La comunicazione non verbale è importante nel cinema e nella videocomunicazione, ma anche in tutte le occasioni in cui oltre a parlare ci si mostra ai nostri ascoltatori. Si articola in quattro settori.

  1. Sistema paralinguistico o sistema vocale non verbale, comprende il tono di voce, grave o acuto, il ritmo del parlare lento o veloce, le pause di silenzio, il volume normale, sussurrato o gridato.
  2. Sistema cinesico o tutto ciò che si fa con il corpo, dalla mimica facciale ai gesti, alla postura e al modo di vestire e acconciarsi.
  3. Prossemica o vicinanza fra le persone che comunicano, con lo spazio relativo all’intimità, ai rapporti personali, sociali, pubblici.
  4. Aptica o comunicazione attraverso il contatto fisico, dalla stretta di mano all’abbraccio e al baci

Ogni mattina, guardandoci allo specchio, costruiamo l’immagine che intendiamo presentare a noi stessi e agli altri. Possiamo distinguerci con un look particolare, dal taglio dei capelli al trucco e al vestire. O uniformarci indossando una divisa, se riteniamo che la nostra individualità sia meno importante del gruppo, della squadra a cui apparteniamo. Possiamo adottare un modello di riferimento a cui cercheremo di assomigliare. Ancora oggi, a 40 anni dalla sua morte, ci sono sosia di Elvis Presley che in USA ogni anno si radunano in un evento commemorativo!
La moda, i segnali di seduzione erotica, l’aggressività e la sottomissione, sono tutti modi in cui si esprime la comunicazione non verbale, per cui anche se non diciamo nulla gli altri si fanno un’idea di noi e viceversa, confermando il primo assioma della comunicazione di Watzlawick, secondo cui “non si può non comunicare”.

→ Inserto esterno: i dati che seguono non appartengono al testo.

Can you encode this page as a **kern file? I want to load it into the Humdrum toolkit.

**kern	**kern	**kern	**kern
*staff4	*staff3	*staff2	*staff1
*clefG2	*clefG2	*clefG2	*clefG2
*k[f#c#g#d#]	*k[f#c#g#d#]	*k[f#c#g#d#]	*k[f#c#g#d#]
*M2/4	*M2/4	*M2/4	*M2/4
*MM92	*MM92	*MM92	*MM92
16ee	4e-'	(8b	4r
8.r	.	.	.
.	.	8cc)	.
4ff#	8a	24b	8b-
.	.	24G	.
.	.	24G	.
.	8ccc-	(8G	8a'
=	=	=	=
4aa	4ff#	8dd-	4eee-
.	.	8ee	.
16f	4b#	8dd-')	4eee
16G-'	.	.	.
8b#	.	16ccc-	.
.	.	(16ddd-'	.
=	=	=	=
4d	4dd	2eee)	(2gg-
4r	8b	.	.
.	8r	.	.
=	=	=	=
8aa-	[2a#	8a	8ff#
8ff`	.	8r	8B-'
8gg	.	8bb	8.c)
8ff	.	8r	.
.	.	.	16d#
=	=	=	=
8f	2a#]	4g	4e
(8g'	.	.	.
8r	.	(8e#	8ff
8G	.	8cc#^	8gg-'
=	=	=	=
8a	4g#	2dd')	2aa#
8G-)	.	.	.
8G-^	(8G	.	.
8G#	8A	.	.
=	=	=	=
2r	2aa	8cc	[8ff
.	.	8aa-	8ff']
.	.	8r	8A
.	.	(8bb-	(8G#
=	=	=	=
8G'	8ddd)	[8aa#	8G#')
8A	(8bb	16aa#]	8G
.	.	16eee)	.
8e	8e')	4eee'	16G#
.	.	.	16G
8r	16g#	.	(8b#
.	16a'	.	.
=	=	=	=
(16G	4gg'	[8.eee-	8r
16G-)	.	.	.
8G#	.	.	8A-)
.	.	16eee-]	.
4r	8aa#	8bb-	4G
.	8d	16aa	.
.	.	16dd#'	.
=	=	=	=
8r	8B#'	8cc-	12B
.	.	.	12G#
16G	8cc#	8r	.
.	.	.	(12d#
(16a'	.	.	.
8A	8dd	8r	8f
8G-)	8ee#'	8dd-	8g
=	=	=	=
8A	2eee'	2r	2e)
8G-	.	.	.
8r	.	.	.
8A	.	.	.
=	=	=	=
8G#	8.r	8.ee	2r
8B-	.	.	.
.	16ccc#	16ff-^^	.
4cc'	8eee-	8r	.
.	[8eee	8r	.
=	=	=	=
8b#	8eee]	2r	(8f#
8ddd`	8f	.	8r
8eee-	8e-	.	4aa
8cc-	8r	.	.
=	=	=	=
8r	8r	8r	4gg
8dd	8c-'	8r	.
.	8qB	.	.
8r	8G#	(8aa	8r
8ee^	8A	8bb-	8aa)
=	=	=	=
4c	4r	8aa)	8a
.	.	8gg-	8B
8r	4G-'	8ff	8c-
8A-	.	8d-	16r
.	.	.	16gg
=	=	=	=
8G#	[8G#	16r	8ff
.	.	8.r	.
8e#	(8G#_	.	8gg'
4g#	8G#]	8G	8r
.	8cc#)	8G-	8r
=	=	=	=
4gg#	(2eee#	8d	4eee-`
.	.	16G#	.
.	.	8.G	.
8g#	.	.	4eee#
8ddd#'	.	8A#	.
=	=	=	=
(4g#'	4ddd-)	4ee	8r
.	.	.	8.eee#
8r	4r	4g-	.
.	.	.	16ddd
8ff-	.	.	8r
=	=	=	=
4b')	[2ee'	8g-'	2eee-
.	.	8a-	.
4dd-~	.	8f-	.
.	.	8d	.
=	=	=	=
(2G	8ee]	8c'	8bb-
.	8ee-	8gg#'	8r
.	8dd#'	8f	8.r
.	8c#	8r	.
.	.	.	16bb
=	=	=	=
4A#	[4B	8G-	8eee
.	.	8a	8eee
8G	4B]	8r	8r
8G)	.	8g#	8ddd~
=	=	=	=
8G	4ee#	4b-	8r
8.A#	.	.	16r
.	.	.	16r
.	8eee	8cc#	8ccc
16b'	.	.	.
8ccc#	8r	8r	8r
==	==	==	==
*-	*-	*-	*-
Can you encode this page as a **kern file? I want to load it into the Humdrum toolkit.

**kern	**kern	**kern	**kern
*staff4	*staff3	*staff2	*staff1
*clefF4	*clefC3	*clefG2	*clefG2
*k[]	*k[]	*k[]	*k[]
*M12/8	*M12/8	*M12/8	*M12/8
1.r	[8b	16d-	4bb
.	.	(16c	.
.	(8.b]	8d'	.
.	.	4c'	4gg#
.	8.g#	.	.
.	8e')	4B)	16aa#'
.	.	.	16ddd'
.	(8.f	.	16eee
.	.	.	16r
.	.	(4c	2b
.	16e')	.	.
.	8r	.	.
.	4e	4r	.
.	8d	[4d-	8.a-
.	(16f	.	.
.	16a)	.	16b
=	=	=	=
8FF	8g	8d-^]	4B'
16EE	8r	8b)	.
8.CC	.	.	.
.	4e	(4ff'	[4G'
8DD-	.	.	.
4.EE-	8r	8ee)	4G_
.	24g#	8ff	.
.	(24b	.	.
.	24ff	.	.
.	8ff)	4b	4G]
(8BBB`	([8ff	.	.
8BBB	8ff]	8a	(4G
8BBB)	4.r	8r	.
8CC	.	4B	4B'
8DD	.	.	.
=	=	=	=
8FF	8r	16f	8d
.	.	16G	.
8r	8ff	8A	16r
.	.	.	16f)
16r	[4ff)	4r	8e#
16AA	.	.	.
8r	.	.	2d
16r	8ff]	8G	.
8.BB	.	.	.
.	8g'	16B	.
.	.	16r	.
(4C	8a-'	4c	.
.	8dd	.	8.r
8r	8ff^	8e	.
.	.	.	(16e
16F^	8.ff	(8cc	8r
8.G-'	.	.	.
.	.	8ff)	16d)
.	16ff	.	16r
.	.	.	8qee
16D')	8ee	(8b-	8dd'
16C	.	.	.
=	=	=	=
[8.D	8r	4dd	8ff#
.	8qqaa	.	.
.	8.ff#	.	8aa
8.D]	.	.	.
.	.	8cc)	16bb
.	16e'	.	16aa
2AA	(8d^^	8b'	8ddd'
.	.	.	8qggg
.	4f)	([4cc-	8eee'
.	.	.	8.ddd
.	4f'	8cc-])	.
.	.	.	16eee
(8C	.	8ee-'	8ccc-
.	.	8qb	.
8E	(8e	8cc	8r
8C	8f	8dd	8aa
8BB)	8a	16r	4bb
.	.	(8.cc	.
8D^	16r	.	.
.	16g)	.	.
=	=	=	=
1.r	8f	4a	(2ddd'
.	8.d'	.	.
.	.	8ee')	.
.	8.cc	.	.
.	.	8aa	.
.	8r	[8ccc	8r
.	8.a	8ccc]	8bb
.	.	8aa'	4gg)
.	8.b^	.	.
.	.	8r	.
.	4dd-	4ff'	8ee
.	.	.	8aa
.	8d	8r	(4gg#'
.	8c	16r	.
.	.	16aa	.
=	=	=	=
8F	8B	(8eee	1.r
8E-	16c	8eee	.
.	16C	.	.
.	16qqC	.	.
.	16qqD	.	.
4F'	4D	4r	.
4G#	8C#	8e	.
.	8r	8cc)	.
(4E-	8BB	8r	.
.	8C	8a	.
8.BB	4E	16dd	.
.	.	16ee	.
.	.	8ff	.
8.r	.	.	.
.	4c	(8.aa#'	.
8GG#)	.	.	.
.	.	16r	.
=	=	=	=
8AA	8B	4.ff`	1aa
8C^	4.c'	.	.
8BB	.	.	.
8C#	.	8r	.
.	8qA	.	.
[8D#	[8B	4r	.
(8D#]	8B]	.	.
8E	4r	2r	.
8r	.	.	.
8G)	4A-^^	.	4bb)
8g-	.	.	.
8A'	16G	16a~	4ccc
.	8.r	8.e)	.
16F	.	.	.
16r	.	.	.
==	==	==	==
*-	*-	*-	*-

Al proposito però c’è da considerare che, se già i messaggi verbali possono essere fraintesi, a maggior ragione i non verbali possono essere equivocati. Un’espressione accigliata può essere interpretata come disapprovazione, malessere, misantropia. Si può arrivare perfino a interpretare come provocante invito una innocente minigonna, adducendola come giustificazione ad aggressioni e stupri. Quindi, se si vuole ridurre l’ambiguità dei messaggi, è bene corredarli di parole che chiariscano il senso e le intenzioni di chi li emette. Piero Trupia distingue fra maschera, volto e trucco. La maschera è il nostro aspetto sociale, ciò che indossiamo ogni mattina per mostrarci al prossimo, dall’espressione del viso al modo di vestirci, di camminare, di muoverci, di parlare. Il trucco è ciò che facciamo per camuffarci, per nasconderci, per imbrogliare il prossimo: sembrare più alti, più magri, più giovani, più importanti, e va dal normale maquillage mattutino fino ai travestimenti con cui si cerca di mistificare la pèropria identità o la propria funzione. Il volto è il nostro vero modo di essere, che mostriamo quando non ci controlliamo per la troppa gioia o il troppo dolore, la rabbia o la paura. Alberto Sordi, intreprete di tante indimenticabili maschere, da quella del vigile a quella dell’americano, ha saputo svelare il volto del pover’uomo spaventato o del borgataro che non resiste e svela il suo trucco di fronte al piatto di maccheroni.